It was brought to our attention that some members and non-members received fraudulent SMS notifications or “Smishing” texts on their mobile phones. Smishing, combines the words “SMS” and “phishing”, refers to the illegal practice of sending text messages to trick a victim to reveal confidential information.
Mobile users received what looks like a notification of suspicious activity coming from firstname.lastname@example.org. A link to restore the restricted account is provided.
What to do if you receive a fraudulent SMS
If you do not recognize the sender, DO NOT open. NEVER click on links from an unknown sender. Clicking may infect your mobile device with malware that could copy all your stored personal information.
If you do recognize the sender, call the sender, and ask if they meant to send an SMS (text message).
Block the number, this will slow down scammers.
If you are unsure of the sender even though it says, Hawaii FCU, please call us at 808-847-1371 or 800-433-8698. Please always exercise caution.
Identity theft is when someone steals your personal information and uses it without your permission. The fraudster can steal personal information such as your Social Security number and use it to create a new account, make purchases, or commit other fraudulent activities.
Due to technology and the internet, your personal information is always at risk. If you are not carefully monitoring your accounts, you may not notice that you have been victimized until the damage is already done.
Where to detect an identity thief
Here are some of the most common ways identity thieves can get a hold of your data:
Data Breaches: A data breach happens when someone gains access to an organization’s data without authorization.
Unsecured Browsing: For the most part, you can browse the internet safely if you stick to well-known websites. But if you share any information on an unsecured website or a website that has been compromised by hackers, you could be putting your sensitive information at risk and in the hands of a thief.
Credit Card Theft: If a thief can gain access to your credit card information, they can use it to make unauthorized purchases. Common ways credit card theft occurs are through a data breach, physical theft, credit card skimmers and via online merchants where card information is stored.

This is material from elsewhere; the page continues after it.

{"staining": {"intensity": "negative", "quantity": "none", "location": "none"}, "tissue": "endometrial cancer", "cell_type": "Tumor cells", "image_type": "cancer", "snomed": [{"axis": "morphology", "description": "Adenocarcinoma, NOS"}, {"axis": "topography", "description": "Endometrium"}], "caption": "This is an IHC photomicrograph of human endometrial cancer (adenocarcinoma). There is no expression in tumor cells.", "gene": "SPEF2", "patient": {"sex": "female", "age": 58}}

Mail Theft: Bank and credit card statements and other sensitive personal information that you can send or receive through the postal system can be intercepted and used to gain access to your data. Be sure to shred any old mail that may contain personal information.
Phishing and Spam Attacks: Scammers can use email, text messages, and other forms of electronic communication to steal sensitive information. For example, a bogus email made to look like it’s from a reliable source may include a link that directs you to a spoof website that looks just like the one it’s mimicking. It may ask you to input sensitive information. If something seems suspicious, it might be an attempt at identity theft.
If you feel you may be a victim of identity theft, contact your financial institution as soon as you notice fraudulent activity. Additional steps you can take to help ensure an identity thief isn’t continuing to use your identity would be to contact the companies where you know identity fraud occurred.
We have recently discovered that people, including non-members, have been receiving missed calls from our Hawaii FCU phone number with no voicemail being left. To ensure the safety of your personal information, please do not give out any sensitive information as these phone calls may be scam callers using the Hawaii FCU’s number as its caller-ID. Should our credit union need to contact a person, it is in our standard practice to leave a voicemail if we are unable to reach you. Our sincere apologies for any inconvenience.